From: redpointai

The evolution and deployment of AI models, particularly large language models (LLMs) like Gemini, necessitate significant shifts in underlying infrastructure needs and computational strategies. Experts from Google’s Gemini LLM efforts, Noam Shazeer and Jack Rae, discuss these changes, highlighting the growing importance of test time compute and the implications for future AI development [00:00:57].

Shifting from Training to Inference

Historically, the primary focus of AI infrastructure has been on large-scale pre-training of models. However, with the advancements in models like Gemini, the emphasis is increasingly shifting towards efficient inference, or “test time compute[00:01:02].

Jack Rae notes that while initial efforts for Gemini Flash concentrated on reasoning tasks like math and code, the model’s ability to generalize to creative tasks and improve output through “thinking” (applying more compute at inference time) was a pleasant surprise [03:02:04].

Noam Shazeer attributes this shift to the economic reality that LLM search is “too cheap” [01:57:51]. Operations now cost under 10^-18 dollars, meaning users can get millions of tokens per dollar, which is orders of magnitude cheaper than other common activities [02:27:01]. This presents a massive “unexploited flops” margin to apply more compute at inference time to make models smarter [02:48:06].

Economic and Resource Considerations

The economics and resource costs of AI model scaling are crucial. While training larger models can be done to improve performance, model training costs tend to increase quadratically with model size [02:09:47]. In contrast, if done correctly, inference remains relatively cheap [02:22:04]. This drives the current trend of applying more compute at inference time through methods like Chain of Thought thinking [02:30:30].

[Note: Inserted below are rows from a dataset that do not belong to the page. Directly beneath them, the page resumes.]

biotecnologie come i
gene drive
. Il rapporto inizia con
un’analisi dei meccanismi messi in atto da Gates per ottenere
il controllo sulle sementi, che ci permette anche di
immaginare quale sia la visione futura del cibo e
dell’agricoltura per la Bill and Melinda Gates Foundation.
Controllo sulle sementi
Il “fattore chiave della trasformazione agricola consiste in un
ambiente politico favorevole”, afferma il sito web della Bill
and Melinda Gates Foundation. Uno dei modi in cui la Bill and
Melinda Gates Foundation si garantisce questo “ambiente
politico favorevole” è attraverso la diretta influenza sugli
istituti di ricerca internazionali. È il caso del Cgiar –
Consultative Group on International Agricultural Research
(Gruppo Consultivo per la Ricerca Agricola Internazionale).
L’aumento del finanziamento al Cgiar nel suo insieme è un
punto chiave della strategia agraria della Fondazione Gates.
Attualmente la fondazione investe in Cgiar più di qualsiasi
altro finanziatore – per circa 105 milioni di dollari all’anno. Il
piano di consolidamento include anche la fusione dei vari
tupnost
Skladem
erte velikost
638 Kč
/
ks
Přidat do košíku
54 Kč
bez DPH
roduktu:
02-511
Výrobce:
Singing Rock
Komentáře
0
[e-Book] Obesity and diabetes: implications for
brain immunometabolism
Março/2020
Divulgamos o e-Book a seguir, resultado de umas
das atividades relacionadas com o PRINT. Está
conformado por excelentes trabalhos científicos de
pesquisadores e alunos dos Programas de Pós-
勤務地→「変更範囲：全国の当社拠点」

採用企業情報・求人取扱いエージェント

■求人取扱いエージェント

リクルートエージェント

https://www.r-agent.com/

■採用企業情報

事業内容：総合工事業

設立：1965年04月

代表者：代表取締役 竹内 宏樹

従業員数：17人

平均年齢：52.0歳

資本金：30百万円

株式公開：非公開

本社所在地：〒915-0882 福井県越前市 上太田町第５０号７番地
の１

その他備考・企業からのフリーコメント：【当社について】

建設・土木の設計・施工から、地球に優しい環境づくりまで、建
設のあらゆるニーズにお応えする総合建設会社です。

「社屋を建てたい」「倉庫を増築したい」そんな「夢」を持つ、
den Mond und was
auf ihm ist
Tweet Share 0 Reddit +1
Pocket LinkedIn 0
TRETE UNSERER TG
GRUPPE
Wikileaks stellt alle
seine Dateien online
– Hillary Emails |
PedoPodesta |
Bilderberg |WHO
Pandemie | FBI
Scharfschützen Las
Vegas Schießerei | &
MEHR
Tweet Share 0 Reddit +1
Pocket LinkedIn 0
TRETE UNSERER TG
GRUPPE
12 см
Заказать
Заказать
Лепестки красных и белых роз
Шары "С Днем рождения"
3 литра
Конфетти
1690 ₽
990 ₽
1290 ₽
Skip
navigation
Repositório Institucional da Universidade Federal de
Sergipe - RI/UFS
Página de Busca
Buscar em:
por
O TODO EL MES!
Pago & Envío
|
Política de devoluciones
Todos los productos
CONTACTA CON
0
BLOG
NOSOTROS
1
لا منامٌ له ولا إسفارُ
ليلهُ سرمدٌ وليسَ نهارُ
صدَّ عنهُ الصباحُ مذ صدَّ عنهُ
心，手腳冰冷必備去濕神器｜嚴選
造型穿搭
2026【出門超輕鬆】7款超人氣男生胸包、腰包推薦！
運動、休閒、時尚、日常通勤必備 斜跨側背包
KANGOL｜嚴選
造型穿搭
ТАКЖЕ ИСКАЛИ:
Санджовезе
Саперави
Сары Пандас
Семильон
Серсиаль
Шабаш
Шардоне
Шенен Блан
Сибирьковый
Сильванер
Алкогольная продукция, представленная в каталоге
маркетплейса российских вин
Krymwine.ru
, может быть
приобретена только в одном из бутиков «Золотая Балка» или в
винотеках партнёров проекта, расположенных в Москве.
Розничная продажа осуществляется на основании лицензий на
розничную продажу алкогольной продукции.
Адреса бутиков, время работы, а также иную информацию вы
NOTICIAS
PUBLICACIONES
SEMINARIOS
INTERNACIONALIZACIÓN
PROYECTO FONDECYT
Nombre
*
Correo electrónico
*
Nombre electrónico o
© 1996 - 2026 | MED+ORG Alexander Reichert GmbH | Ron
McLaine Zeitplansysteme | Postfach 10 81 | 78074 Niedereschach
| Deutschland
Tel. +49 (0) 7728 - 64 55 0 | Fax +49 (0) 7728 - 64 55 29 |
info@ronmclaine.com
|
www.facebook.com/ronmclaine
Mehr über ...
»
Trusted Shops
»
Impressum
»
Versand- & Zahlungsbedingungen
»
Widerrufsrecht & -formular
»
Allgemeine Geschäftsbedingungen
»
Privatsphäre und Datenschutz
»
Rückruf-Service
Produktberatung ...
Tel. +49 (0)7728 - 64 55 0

Jack Rae states that if building AI becomes primarily an inference problem, the infrastructure needs can be “much more flexible” [06:50:52]. This means a more distributed approach to compute compared to large batch training used in pre-training [06:58:24]. This distributed nature can help drive prices down as it optimizes for an intrinsically cheaper setup [07:30:46].

Hardware and Distributed Systems

The Google team benefits from a codesign relationship with its TPU (Tensor Processing Unit) team, allowing them to provide feedback on compute profiles to tweak chip and data center designs within a few years [07:41:09].

A key challenge in inference compared to training is the loss of parallelism in the Transformer architecture, leading to memory-bound operations, particularly when looking at attention keys and values for every token generated [08:04:46]. This requires significant work in both model architecture and hardware to fully apply massive computational power to inference [08:32:00].

For deploying AI models, particularly agentic ones that interact with environments, there are significant engineering challenges beyond core algorithmic development [09:09:34]. Defining these environments and ensuring efficient orchestration within structured codebases (like Google’s monorepo) are crucial for accelerating agentic research [09:12:06].